|
Bila polisi ditembak oleh orang tak
dikenal dan tewas, pasti akan banyak spekulasi tentang hal itu. Yang paling
dominan, orang segera bicara tentang betapa mengkhawatirkannya rasa aman di
negeri ini. Pasalnya, Kepolisian Republik Indonesia (Polri), yang punya tugas
dan tanggung jawab menjaga keamanan dan ketertiban masyarakat, ternyata tak
mampu mengamankan anggota korpsnya.
Wajar bila rakyat menjadi khawatir. Resah.
Hidup membutuhkan rasa aman agar tercapai stabilitas. Bukankah pemerintah
selalu mengedepankan pentingnya stabilitas dalam kehidupan berbangsa dan
bernegara, sejak zaman revolusi sampai zaman reformasi? Puluhan tahun merdeka,
kita masih hidup dalam trauma. Kita masih hidup dalam kecemasan.

* * * * * * * * *

Soal Latihan a: Tuliskan kembali bagian teks tentang rasa aman mulai dari "Wajar bila rakyat" sampai "hidup dalam kecemasan." tanpa mengubah apa pun.
Teks di atas tidak ada hubungannya dengan catatan sesudahnya.

Data Tersedia:
* * * * * * * * *

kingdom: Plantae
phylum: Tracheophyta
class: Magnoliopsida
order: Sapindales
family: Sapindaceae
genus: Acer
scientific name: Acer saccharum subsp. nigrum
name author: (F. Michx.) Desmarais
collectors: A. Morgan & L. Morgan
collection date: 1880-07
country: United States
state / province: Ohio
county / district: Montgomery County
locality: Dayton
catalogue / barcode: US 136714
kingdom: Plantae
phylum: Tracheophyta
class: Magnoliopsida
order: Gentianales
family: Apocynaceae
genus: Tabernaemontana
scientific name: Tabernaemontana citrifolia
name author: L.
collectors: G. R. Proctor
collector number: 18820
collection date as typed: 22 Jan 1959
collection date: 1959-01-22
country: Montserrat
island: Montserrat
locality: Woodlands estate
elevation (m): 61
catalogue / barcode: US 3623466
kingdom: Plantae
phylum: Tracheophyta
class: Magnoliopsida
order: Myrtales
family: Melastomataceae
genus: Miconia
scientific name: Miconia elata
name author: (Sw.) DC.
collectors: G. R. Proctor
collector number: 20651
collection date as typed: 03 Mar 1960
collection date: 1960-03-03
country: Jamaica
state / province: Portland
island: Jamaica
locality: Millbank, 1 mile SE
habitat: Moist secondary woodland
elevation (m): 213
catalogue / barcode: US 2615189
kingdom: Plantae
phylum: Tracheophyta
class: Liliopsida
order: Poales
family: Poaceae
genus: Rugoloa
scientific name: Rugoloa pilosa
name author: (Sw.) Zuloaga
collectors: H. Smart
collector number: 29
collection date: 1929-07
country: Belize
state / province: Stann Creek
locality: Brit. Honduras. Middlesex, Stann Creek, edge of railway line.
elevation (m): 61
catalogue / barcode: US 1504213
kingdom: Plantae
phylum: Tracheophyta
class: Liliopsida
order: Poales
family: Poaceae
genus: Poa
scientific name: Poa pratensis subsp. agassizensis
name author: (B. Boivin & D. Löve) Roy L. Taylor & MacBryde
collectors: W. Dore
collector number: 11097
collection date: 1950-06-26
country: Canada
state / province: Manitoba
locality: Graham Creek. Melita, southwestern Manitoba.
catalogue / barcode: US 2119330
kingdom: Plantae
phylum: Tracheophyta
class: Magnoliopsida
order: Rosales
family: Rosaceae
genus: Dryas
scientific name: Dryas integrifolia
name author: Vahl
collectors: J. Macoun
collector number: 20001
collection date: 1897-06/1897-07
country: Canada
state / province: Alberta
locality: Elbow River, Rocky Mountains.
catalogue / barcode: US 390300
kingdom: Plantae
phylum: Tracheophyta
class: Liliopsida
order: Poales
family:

* * * * * * * * *

Soal Latihan b: Salin persis baris-baris catatan di atas, dari baris pertama catatan sampai baris yang memuat "order: Gentianales", baris itu juga disalin.

Jawaban Lengkap a:
Wajar bila rakyat menjadi khawatir. Resah.
Hidup membutuhkan rasa aman agar tercapai stabilitas. Bukankah pemerintah
selalu mengedepankan pentingnya stabilitas dalam kehidupan berbangsa dan
bernegara, sejak zaman revolusi sampai zaman reformasi? Puluhan tahun merdeka,
kita masih hidup dalam trauma. Kita masih hidup dalam kecemasan.

Jawaban Lengkap b:
kingdom: Plantae
phylum: Tracheophyta
class: Magnoliopsida
order: Sapindales
family: Sapindaceae
genus: Acer
scientific name: Acer saccharum subsp. nigrum
name author: (F. Michx.) Desmarais
collectors: A. Morgan & L. Morgan
collection date: 1880-07
country: United States
state / province: Ohio
county / district: Montgomery County
locality: Dayton
catalogue / barcode: US 136714
kingdom: Plantae
phylum: Tracheophyta
class: Magnoliopsida
order: Gentianales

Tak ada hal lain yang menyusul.